STATED GOAL: Rewrite every line of the entries below as one numbered list, leaving out any blank lines.

EXERCISE INPUT:
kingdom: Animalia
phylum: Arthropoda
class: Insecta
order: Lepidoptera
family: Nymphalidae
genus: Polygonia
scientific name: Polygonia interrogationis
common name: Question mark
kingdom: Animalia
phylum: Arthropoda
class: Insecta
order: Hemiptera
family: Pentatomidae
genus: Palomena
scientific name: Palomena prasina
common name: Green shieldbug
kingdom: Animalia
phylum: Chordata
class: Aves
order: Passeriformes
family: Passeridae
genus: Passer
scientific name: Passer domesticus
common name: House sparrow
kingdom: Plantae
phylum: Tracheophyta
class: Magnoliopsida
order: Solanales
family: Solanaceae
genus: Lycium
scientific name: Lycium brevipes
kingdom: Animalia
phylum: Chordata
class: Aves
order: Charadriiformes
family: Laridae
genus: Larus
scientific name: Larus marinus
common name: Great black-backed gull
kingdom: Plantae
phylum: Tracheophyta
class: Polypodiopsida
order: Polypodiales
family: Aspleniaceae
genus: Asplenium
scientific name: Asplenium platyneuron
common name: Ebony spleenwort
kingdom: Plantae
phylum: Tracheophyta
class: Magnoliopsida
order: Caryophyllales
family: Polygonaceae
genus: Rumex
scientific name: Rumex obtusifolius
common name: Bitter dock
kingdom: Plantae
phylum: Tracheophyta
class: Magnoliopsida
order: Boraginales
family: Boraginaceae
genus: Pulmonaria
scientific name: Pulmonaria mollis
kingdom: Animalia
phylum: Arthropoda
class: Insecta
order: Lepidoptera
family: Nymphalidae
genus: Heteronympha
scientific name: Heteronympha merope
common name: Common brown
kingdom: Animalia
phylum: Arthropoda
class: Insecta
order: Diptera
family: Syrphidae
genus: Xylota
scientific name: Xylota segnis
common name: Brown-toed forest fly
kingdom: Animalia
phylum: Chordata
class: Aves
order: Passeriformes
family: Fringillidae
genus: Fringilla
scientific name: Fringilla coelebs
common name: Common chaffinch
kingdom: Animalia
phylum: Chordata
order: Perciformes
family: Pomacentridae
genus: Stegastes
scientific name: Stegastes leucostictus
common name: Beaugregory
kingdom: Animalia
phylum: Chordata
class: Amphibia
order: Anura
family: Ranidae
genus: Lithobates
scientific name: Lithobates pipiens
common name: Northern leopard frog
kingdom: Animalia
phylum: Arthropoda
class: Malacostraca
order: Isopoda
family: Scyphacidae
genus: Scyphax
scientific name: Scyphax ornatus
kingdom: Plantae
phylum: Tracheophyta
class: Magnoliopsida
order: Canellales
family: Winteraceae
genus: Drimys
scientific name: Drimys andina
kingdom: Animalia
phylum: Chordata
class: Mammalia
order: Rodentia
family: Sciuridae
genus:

RESULT FOR THIS TASK:
1. kingdom: Animalia
2. phylum: Arthropoda
3. class: Insecta
4. order: Lepidoptera
5. family: Nymphalidae
6. genus: Polygonia
7. scientific name: Polygonia interrogationis
8. common name: Question mark
9. kingdom: Animalia
10. phylum: Arthropoda
11. class: Insecta
12. order: Hemiptera
13. family: Pentatomidae
14. genus: Palomena
15. scientific name: Palomena prasina
16. common name: Green shieldbug
17. kingdom: Animalia
18. phylum: Chordata
19. class: Aves
20. order: Passeriformes
21. family: Passeridae
22. genus: Passer
23. scientific name: Passer domesticus
24. common name: House sparrow
25. kingdom: Plantae
26. phylum: Tracheophyta
27. class: Magnoliopsida
28. order: Solanales
29. family: Solanaceae
30. genus: Lycium
31. scientific name: Lycium brevipes
32. kingdom: Animalia
33. phylum: Chordata
34. class: Aves
35. order: Charadriiformes
36. family: Laridae
37. genus: Larus
38. scientific name: Larus marinus
39. common name: Great black-backed gull
40. kingdom: Plantae
41. phylum: Tracheophyta
42. class: Polypodiopsida
43. order: Polypodiales
44. family: Aspleniaceae
45. genus: Asplenium
46. scientific name: Asplenium platyneuron
47. common name: Ebony spleenwort
48. kingdom: Plantae
49. phylum: Tracheophyta
50. class: Magnoliopsida
51. order: Caryophyllales
52. family: Polygonaceae
53. genus: Rumex
54. scientific name: Rumex obtusifolius
55. common name: Bitter dock
56. kingdom: Plantae
57. phylum: Tracheophyta
58. class: Magnoliopsida
59. order: Boraginales
60. family: Boraginaceae
61. genus: Pulmonaria
62. scientific name: Pulmonaria mollis
63. kingdom: Animalia
64. phylum: Arthropoda
65. class: Insecta
66. order: Lepidoptera
67. family: Nymphalidae
68. genus: Heteronympha
69. scientific name: Heteronympha merope
70. common name: Common brown
71. kingdom: Animalia
72. phylum: Arthropoda
73. class: Insecta
74. order: Diptera
75. family: Syrphidae
76. genus: Xylota
77. scientific name: Xylota segnis
78. common name: Brown-toed forest fly
79. kingdom: Animalia
80. phylum: Chordata
81. class: Aves
82. order: Passeriformes
83. family: Fringillidae
84. genus: Fringilla
85. scientific name: Fringilla coelebs
86. common name: Common chaffinch
87. kingdom: Animalia
88. phylum: Chordata
89. order: Perciformes
90. family: Pomacentridae
91. genus: Stegastes
92. scientific name: Stegastes leucostictus
93. common name: Beaugregory
94. kingdom: Animalia
95. phylum: Chordata
96. class: Amphibia
97. order: Anura
98. family: Ranidae
99. genus: Lithobates
100. scientific name: Lithobates pipiens
101. common name: Northern leopard frog
102. kingdom: Animalia
103. phylum: Arthropoda
104. class: Malacostraca
105. order: Isopoda
106. family: Scyphacidae
107. genus: Scyphax
108. scientific name: Scyphax ornatus
109. kingdom: Plantae
110. phylum: Tracheophyta
111. class: Magnoliopsida
112. order: Canellales
113. family: Winteraceae
114. genus: Drimys
115. scientific name: Drimys andina
116. kingdom: Animalia
117. phylum: Chordata
118. class: Mammalia
119. order: Rodentia
120. family: Sciuridae
121. genus:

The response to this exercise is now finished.